Google et l’Alliance de la presse d’information générale (APIG), qui représente les quotidiens nationaux et régionaux français, ont annoncé jeudi la signature d’un accord. Ce texte ouvre la voie à la rémunération de la presse hexagonale par le géant du Net.

„L’Alliance de la presse d’information générale et Google annoncent aujourd’hui un accord portant sur la rémunération des droits voisins au titre de la loi française“, ont annoncé les deux parties dans un communiqué commun. C’est „l’aboutissement de nombreux mois de négociations dans le cadre fixé par l’Autorité de la concurrence“.

Cet accord „fixe le cadre dans lequel Google négociera des accords individuels de licence avec les membres“ de l’APIG, expliquent les signataires.

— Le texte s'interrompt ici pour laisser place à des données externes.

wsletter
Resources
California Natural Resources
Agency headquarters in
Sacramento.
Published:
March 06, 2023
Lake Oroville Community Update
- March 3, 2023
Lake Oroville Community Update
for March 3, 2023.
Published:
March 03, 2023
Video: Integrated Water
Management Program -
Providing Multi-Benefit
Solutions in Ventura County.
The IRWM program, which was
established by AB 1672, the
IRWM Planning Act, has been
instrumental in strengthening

Il s’agira d’accords de licence qui „couvriront les droits voisins, et ouvriront en outre aux journaux l’accès à News Showcase“, ce programme récemment lancé par Google dans lequel il rémunère des médias pour une sélection de contenus enrichis.

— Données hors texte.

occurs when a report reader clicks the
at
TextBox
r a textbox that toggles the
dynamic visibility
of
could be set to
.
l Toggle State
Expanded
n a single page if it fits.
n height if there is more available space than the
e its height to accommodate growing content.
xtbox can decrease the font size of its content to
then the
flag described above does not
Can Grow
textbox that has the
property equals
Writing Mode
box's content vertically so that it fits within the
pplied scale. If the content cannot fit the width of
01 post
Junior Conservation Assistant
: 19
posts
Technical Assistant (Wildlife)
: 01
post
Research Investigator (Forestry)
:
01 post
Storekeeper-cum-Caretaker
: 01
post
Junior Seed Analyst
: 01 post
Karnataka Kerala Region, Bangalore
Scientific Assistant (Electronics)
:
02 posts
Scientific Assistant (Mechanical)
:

Selon le communiqué, la rémunération des éditeurs sera calculée individuellement et „basée sur des critères tels que, par exemple, la contribution à l’information politique et générale, le volume quotidien de publications ou encore l’audience Internet mensuelle“.

Négociation exigée par la justice

L’APIG et Google reviennent de loin: la presse française avait accusé fin 2019 Google de bafouer le droit voisin, ce droit similaire au droit d’auteur, créé par une directive européenne et censé conduire à un meilleur partage des revenus du numérique au bénéfice des éditeurs de journaux et des agences de presse.

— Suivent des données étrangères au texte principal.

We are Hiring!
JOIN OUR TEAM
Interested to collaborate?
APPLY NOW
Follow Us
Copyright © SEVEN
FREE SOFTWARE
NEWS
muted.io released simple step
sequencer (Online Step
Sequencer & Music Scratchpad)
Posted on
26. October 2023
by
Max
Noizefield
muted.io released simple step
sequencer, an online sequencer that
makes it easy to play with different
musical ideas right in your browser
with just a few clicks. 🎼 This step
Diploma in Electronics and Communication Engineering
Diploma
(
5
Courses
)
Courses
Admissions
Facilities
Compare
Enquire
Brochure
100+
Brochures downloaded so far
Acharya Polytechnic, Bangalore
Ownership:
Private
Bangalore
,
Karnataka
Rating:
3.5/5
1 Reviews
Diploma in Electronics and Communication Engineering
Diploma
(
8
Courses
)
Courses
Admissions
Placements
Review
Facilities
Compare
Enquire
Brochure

Ce nouveau droit à peine entré en vigueur en France, Google avait décidé unilatéralement de moins bien référencer les journaux qui refuseraient de le laisser continuer à exploiter gratuitement leurs contenus (titres, extraits d’articles et vignettes) dans ses résultats de recherche.

La presse française, n’ayant guère le choix, avait obtempéré, mais en saisissant aussitôt l’Autorité de la concurrence. Celle-ci avait ordonné en avril 2020 à Google de négocier „de bonne foi“ avec les éditeurs, une décision confortée ensuite par la cour d’appel de Paris.